[Your objective]:
Retype each entry exactly as written, and keep the pictures out of the copy.

Source records
..............................

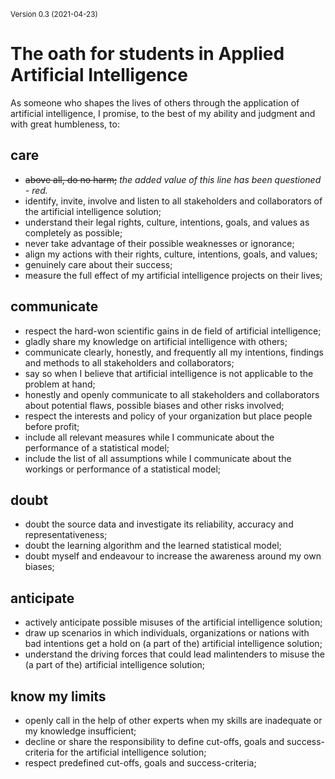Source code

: <small>Version 0.3 (2021-04-23)</small>

# The oath for students in Applied Artificial Intelligence


As someone who shapes the lives of others through the application of artificial intelligence, I promise, to the best of my ability and judgment and with great humbleness, to:

## care

- ~~above all, do no harm;~~ _the added value of this line has been questioned - red._
- identify, invite, involve and listen to all stakeholders and collaborators of the artificial intelligence solution;
- understand their legal rights, culture, intentions, goals, and values as completely as possible;
- never take advantage of their possible weaknesses or ignorance;
- align my actions with their rights, culture, intentions, goals, and values;
- genuinely care about their success;
- measure the full effect of my artificial intelligence projects on their lives;

## communicate

- respect the hard-won scientific gains in de field of artificial intelligence;
- gladly share my knowledge on artificial intelligence with others;
- communicate clearly, honestly, and frequently all my intentions, findings and methods to all stakeholders and collaborators;
- say so when I believe that artificial intelligence is not applicable to the problem at hand;
- honestly and openly communicate to all stakeholders and collaborators about potential flaws, possible biases and other risks involved;
- respect the interests and policy of your organization but place people before profit;
- include all relevant measures while I communicate about the performance of a statistical model;
- include the list of all assumptions while I communicate about the workings or performance of a statistical model;

## doubt

- doubt the source data and investigate its reliability, accuracy and representativeness;
- doubt the learning algorithm and the learned statistical model;
- doubt myself and endeavour to increase the awareness around my own biases;

## anticipate

- actively anticipate possible misuses of the artificial intelligence solution;
- draw up scenarios in which individuals, organizations or nations with bad intentions get a hold on (a part of the) artificial intelligence solution;
- understand the driving forces that could lead malintenders to misuse the (a part of the) artificial intelligence solution;

## know my limits

- openly call in the help of other experts when my skills are inadequate or my knowledge insufficient;
- decline or share the responsibility to define cut-offs, goals and success-criteria for the artificial intelligence solution;
- respect predefined cut-offs, goals and success-criteria;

..............................

[Finished exercise]:
Source code

: <small>Version 0.3 (2021-04-23)</small>

# The oath for students in Applied Artificial Intelligence


As someone who shapes the lives of others through the application of artificial intelligence, I promise, to the best of my ability and judgment and with great humbleness, to:

## care

- ~~above all, do no harm;~~ _the added value of this line has been questioned - red._
- identify, invite, involve and listen to all stakeholders and collaborators of the artificial intelligence solution;
- understand their legal rights, culture, intentions, goals, and values as completely as possible;
- never take advantage of their possible weaknesses or ignorance;
- align my actions with their rights, culture, intentions, goals, and values;
- genuinely care about their success;
- measure the full effect of my artificial intelligence projects on their lives;

## communicate

- respect the hard-won scientific gains in de field of artificial intelligence;
- gladly share my knowledge on artificial intelligence with others;
- communicate clearly, honestly, and frequently all my intentions, findings and methods to all stakeholders and collaborators;
- say so when I believe that artificial intelligence is not applicable to the problem at hand;
- honestly and openly communicate to all stakeholders and collaborators about potential flaws, possible biases and other risks involved;
- respect the interests and policy of your organization but place people before profit;
- include all relevant measures while I communicate about the performance of a statistical model;
- include the list of all assumptions while I communicate about the workings or performance of a statistical model;

## doubt

- doubt the source data and investigate its reliability, accuracy and representativeness;
- doubt the learning algorithm and the learned statistical model;
- doubt myself and endeavour to increase the awareness around my own biases;

## anticipate

- actively anticipate possible misuses of the artificial intelligence solution;
- draw up scenarios in which individuals, organizations or nations with bad intentions get a hold on (a part of the) artificial intelligence solution;
- understand the driving forces that could lead malintenders to misuse the (a part of the) artificial intelligence solution;

## know my limits

- openly call in the help of other experts when my skills are inadequate or my knowledge insufficient;
- decline or share the responsibility to define cut-offs, goals and success-criteria for the artificial intelligence solution;
- respect predefined cut-offs, goals and success-criteria;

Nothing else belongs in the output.